* SELECTED EXCERPT:
################

Ireland Financial News – Mortgages & Banking

All about Mortgages & Banking in Ireland

The Central Bank has published its plans for sweeping reforms of regulation of financial institutions.

The ‘Banking Supervision: Our New Approach’ report outlines how the Central Bank will introduce a more ‘intrusive’ approach to overseeing institutions, as well as introducing credit limits for consumers.

Read the Central Bank’s report

The report says that while banks may not be popular after the actions over the last decade, when they borrowed imprudently and lent recklessly, they remain essential to the functioning of the economy.

The Central Bank says its new ‘intrusive’ model of supervision means that it will have regular, detailed contact with banks, including attendance at board meetings and key risk management committees.

During the second half of the year, the Central Bank will also commission reviews of governance and risk management arrangements at the major retail banks.

These will look at such issues as the skill and experience of bank board members and the range of measures banks have taken to address weaknesses in practices and processes, which were exposed during the recent banking crisis.

Today’s report says that the Central Bank is reforming its approach to supervision of Ireland’s banks, mortgage credit standards and funding risks.

Banks have been asked to provide data on new mortgage and sales targets, arrears levels for the past year, mortgage drawdowns and risks to future lending.

The report says that when the Central Bank identifies risks in an institution, it will now insist on action to mitigate that risk.

Where banks can not, or do not, take appropriation action, the Central Bank warns that it will use its supervisory powers to force a solution.

The banks will also be expected to broaden their lending capabilities and the Central Bank says there is an ‘economic imperative’ to lend to growth businesses and sectors.

Introduction of Credit Register

The Central Bank also wants to see the introduction of a Credit Register, which it says is a key resource for any banking system and operates in most other European countries.

The register would be able to check a bank’s exposure to loans, as well as multiple borrowings by a consumer.

################

* ACTIVITIES:
(1) According to the Central Bank article, where does a Credit Register already operate?
(2) Please write out the part of the Central Bank article that begins with the words "Today’s report says" and ends with "mitigate that risk.".
These rows come from a separate source.

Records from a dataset
################

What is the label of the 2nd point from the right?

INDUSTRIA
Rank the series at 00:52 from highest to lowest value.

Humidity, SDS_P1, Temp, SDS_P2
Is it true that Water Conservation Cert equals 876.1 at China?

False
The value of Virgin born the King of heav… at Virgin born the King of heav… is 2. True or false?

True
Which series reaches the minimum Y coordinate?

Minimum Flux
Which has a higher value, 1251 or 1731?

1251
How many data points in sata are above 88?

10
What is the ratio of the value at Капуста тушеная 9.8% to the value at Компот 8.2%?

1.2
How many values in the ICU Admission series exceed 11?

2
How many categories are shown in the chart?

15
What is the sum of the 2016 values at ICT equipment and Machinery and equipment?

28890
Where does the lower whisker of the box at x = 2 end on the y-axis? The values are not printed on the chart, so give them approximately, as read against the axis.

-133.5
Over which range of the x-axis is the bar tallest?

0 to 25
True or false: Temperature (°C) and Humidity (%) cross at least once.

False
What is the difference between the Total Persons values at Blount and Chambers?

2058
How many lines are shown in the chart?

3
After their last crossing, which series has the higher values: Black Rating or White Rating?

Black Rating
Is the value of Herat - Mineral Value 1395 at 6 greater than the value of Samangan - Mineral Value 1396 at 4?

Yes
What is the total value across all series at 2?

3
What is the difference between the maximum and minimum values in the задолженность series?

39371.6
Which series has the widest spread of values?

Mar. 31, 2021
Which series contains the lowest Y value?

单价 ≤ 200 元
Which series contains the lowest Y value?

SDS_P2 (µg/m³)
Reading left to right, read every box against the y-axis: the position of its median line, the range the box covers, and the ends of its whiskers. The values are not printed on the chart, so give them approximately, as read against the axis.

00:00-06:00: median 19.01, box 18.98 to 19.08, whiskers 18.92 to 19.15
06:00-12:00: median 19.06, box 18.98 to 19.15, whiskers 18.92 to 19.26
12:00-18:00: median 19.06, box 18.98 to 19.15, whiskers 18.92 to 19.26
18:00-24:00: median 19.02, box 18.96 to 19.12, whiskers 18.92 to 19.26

################

* SOLUTIONS BELOW:
(1) In most other European countries.

(2)
Today’s report says that the Central Bank is reforming its approach to supervision of Ireland’s banks, mortgage credit standards and funding risks.

Banks have been asked to provide data on new mortgage and sales targets, arrears levels for the past year, mortgage drawdowns and risks to future lending.

The report says that when the Central Bank identifies risks in an institution, it will now insist on action to mitigate that risk.